▶ WORK TO BE COMPLETED
Using the entries that follow, transcribe only the lines from the line with "Pork Tenderloin Slow" to the line with "a firm run more efficiently. Due to", both included, exactly as they stand and without pictures.
━━ DATA FOR THE TASK ━━
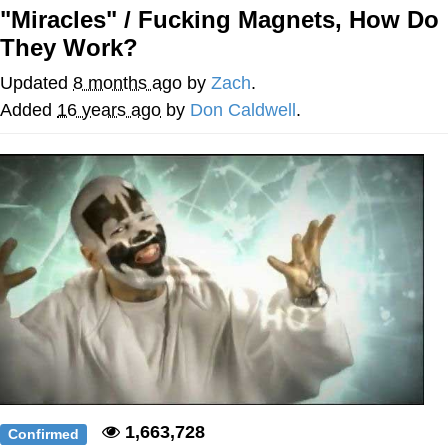
"Miracles" / Fucking Magnets, How Do
Whatever. Go My Scarab
They Work?
Evelyn Smith Smiling /
Updated
8 months ago
by
Zach
.
Evelynsmithhhhh Stare
Added
16 years ago
by
Don Caldwell
.
My Father-In-Law Is A Builder / We
Can't, We Don't Know How To Do It
Jacob Batalon CEO of Sex
1,663,728
Confirmed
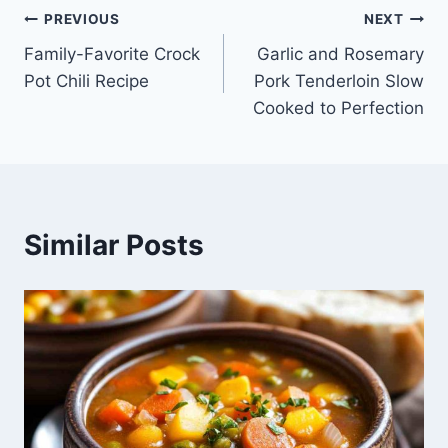
Post
PREVIOUS
NEXT
Family-Favorite Crock
Garlic and Rosemary
navigation
Pot Chili Recipe
Pork Tenderloin Slow
Cooked to Perfection
Similar Posts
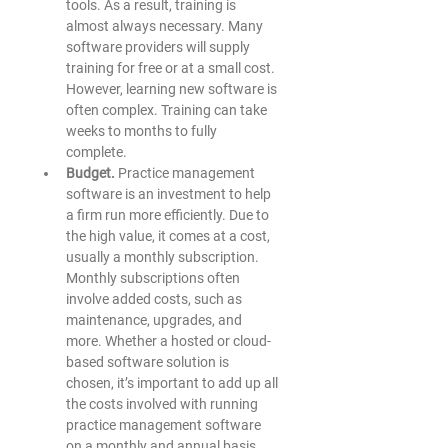
tools. As a result, training is 
almost always necessary. Many 
software providers will supply 
training for free or at a small cost. 
However, learning new software is 
often complex. Training can take 
weeks to months to fully 
complete.  
Budget. 
Practice management 
software is an investment to help 
a firm run more efficiently. Due to 
the high value, it comes at a cost, 
usually a monthly subscription. 
Monthly subscriptions often 
involve added costs, such as 
maintenance, upgrades, and 
more. Whether a hosted or cloud-
based software solution is 
chosen, it’s important to add up all 
the costs involved with running 
practice management software 
on a monthly and annual basis. 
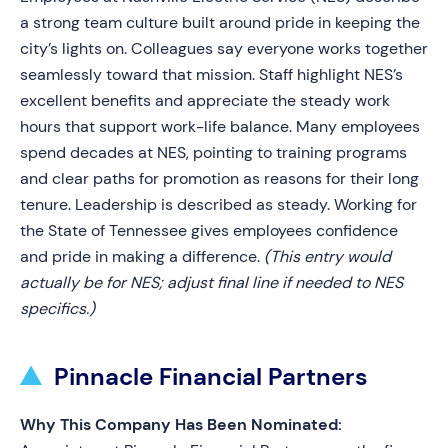
a strong team culture built around pride in keeping the
city’s lights on. Colleagues say everyone works together
seamlessly toward that mission. Staff highlight NES’s
excellent benefits and appreciate the steady work
hours that support work-life balance. Many employees
spend decades at NES, pointing to training programs
and clear paths for promotion as reasons for their long
tenure. Leadership is described as steady. Working for
the State of Tennessee gives employees confidence
and pride in making a difference.
(This entry would
actually be for NES; adjust final line if needed to NES
specifics.)
Pinnacle Financial Partners
Why This Company Has Been Nominated:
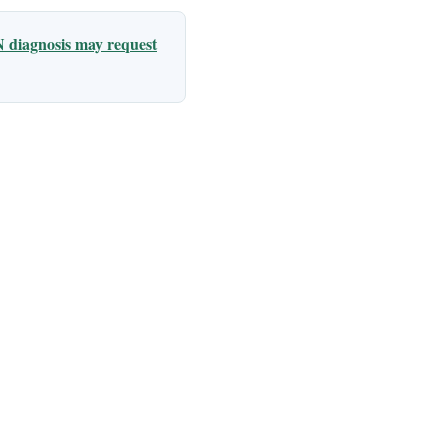
 diagnosis may request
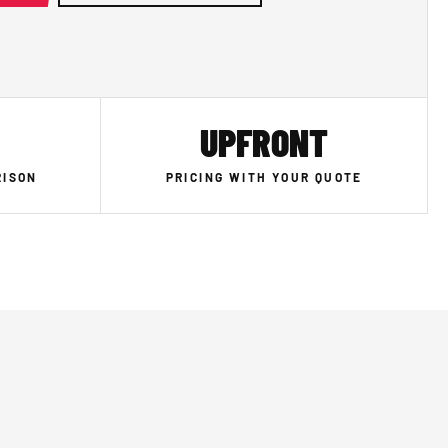
UPFRONT
RISON
PRICING WITH YOUR QUOTE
━━━
▶ REPLY TO THE TASK
Pork Tenderloin Slow
Cooked to Perfection
Similar Posts
tools. As a result, training is 
almost always necessary. Many 
software providers will supply 
training for free or at a small cost. 
However, learning new software is 
often complex. Training can take 
weeks to months to fully 
complete.  
Budget. 
Practice management 
software is an investment to help 
a firm run more efficiently. Due to 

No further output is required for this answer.